• PROBLEM TO SOLVE:
Transcribe the full listing below, word for word, without pictures.

• EXCERPTED RECORDS:
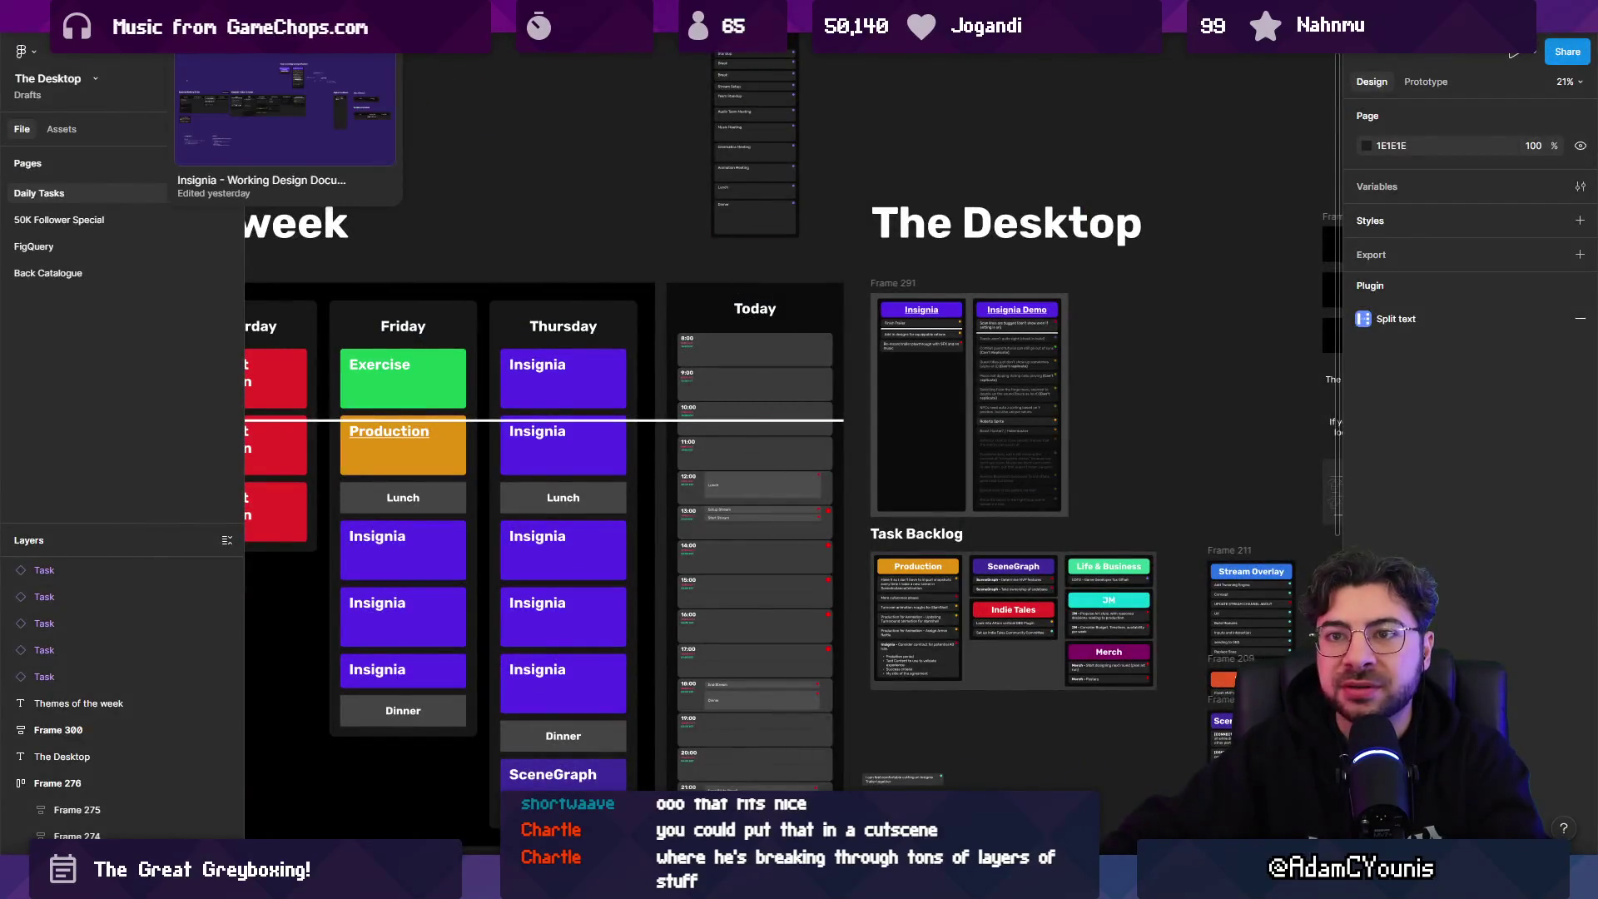
{"action": "left_click", "coordinate": [84, 327]}
{"action": "scroll", "coordinate": [588, 257], "scroll_direction": "down", "scroll_amount": 10}
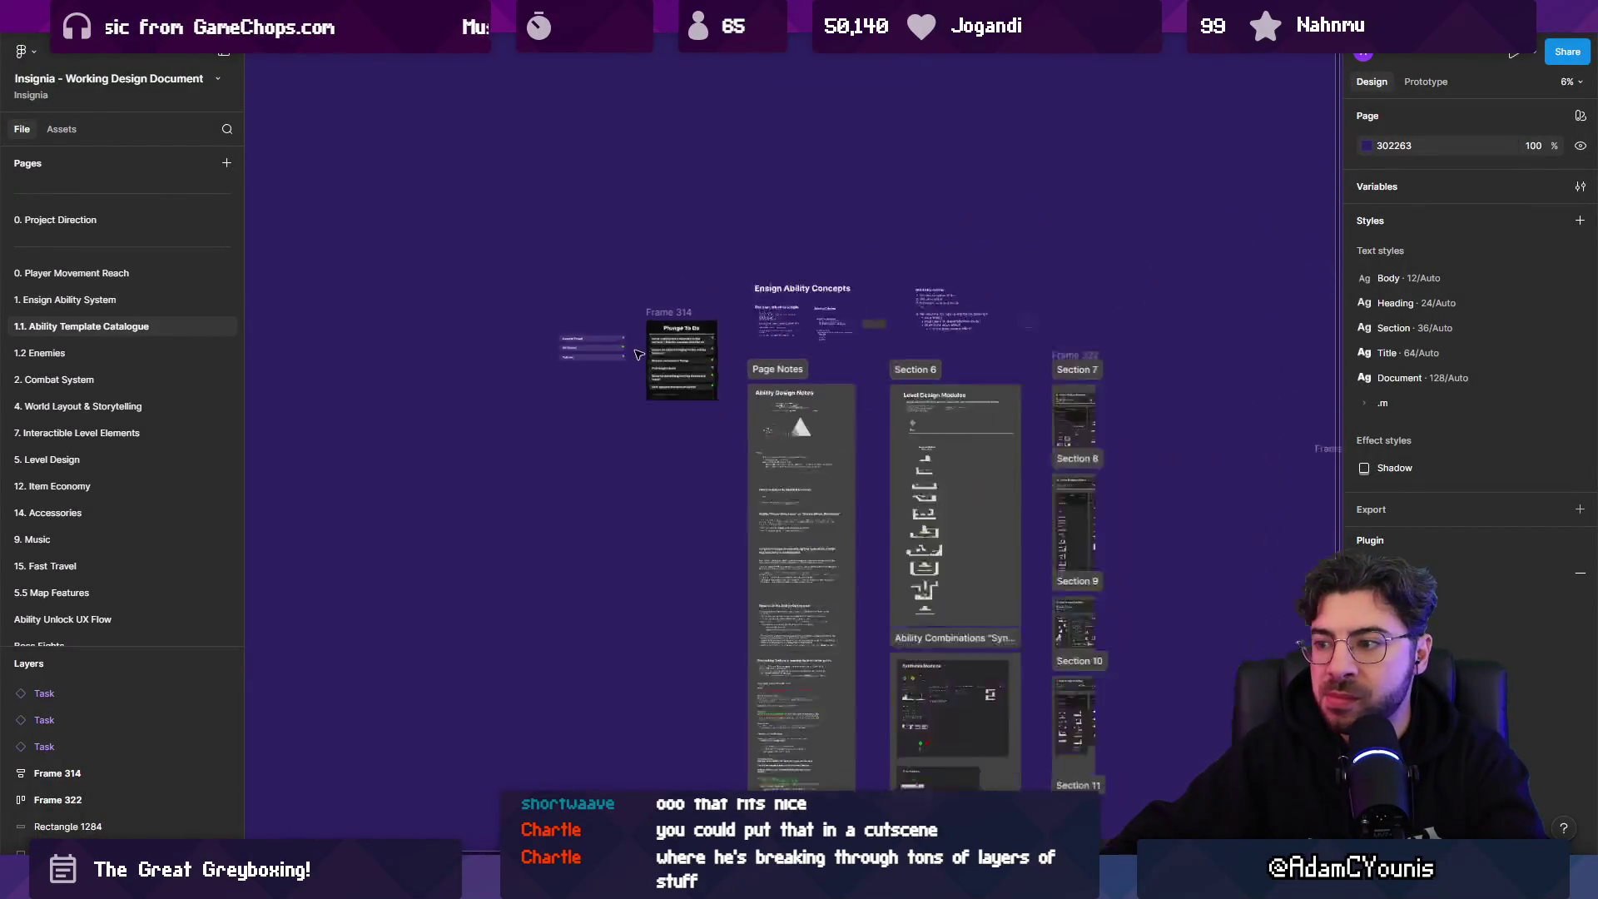
{"action": "scroll", "coordinate": [979, 407], "scroll_direction": "up", "scroll_amount": 10}
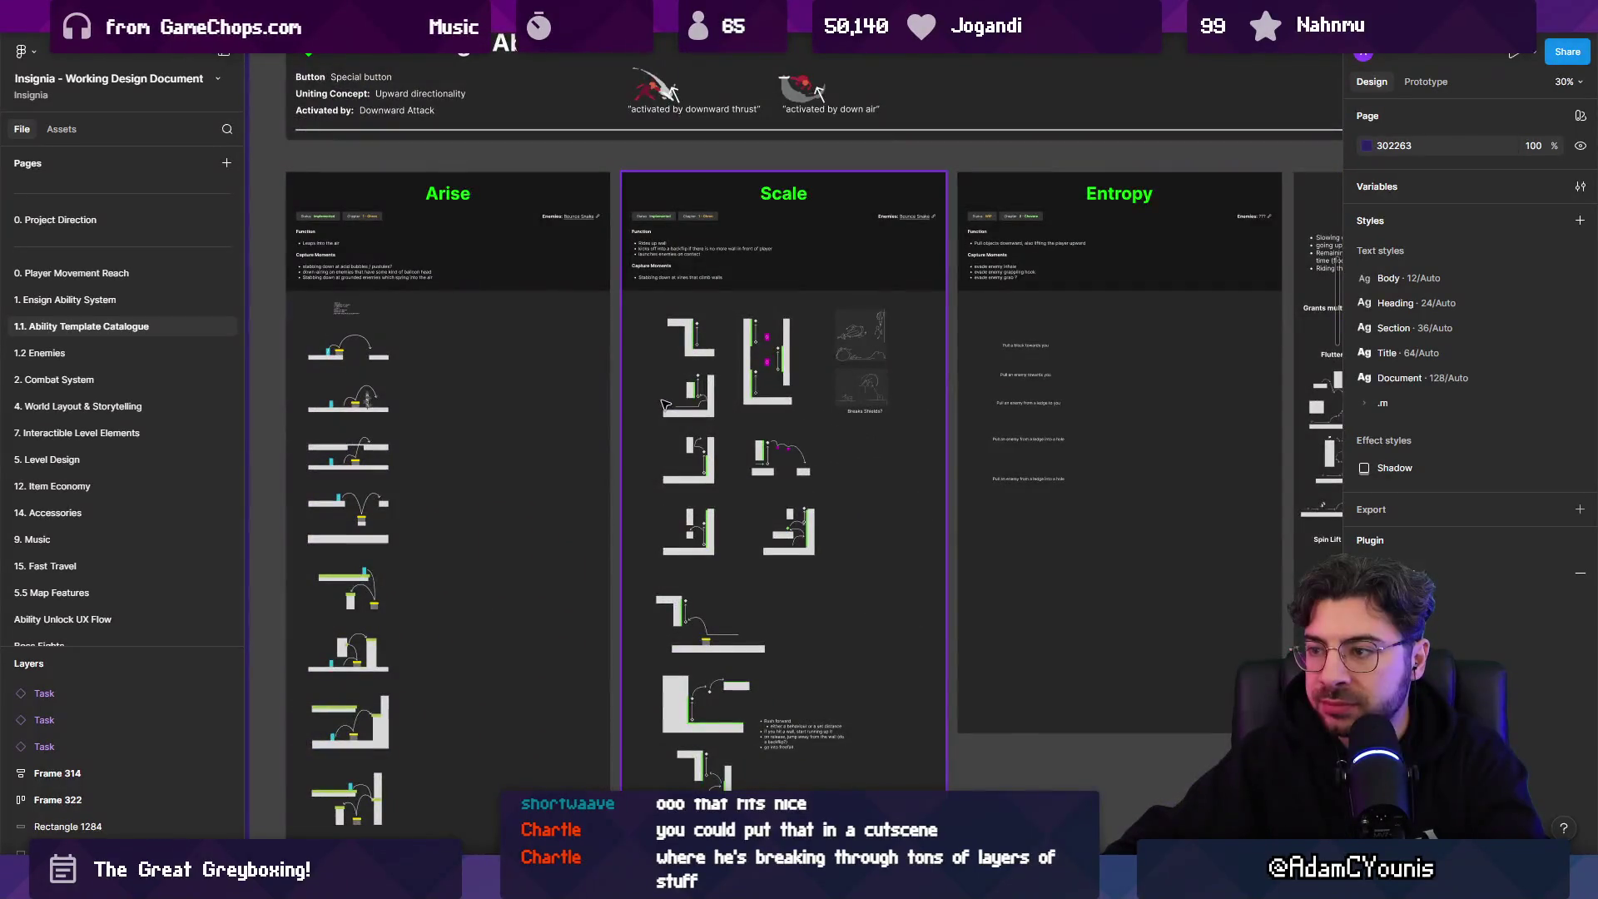
{"action": "left_click_drag", "start_coordinate": [595, 357], "coordinate": [613, 353]}
{"action": "scroll", "coordinate": [613, 352], "scroll_direction": "down", "scroll_amount": 5}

• RESPONSE TO THIS EXERCISE:
{"action": "left_click", "coordinate": [84, 327]}
{"action": "scroll", "coordinate": [588, 257], "scroll_direction": "down", "scroll_amount": 10}
{"action": "scroll", "coordinate": [979, 407], "scroll_direction": "up", "scroll_amount": 10}
{"action": "left_click_drag", "start_coordinate": [595, 357], "coordinate": [613, 353]}
{"action": "scroll", "coordinate": [613, 352], "scroll_direction": "down", "scroll_amount": 5}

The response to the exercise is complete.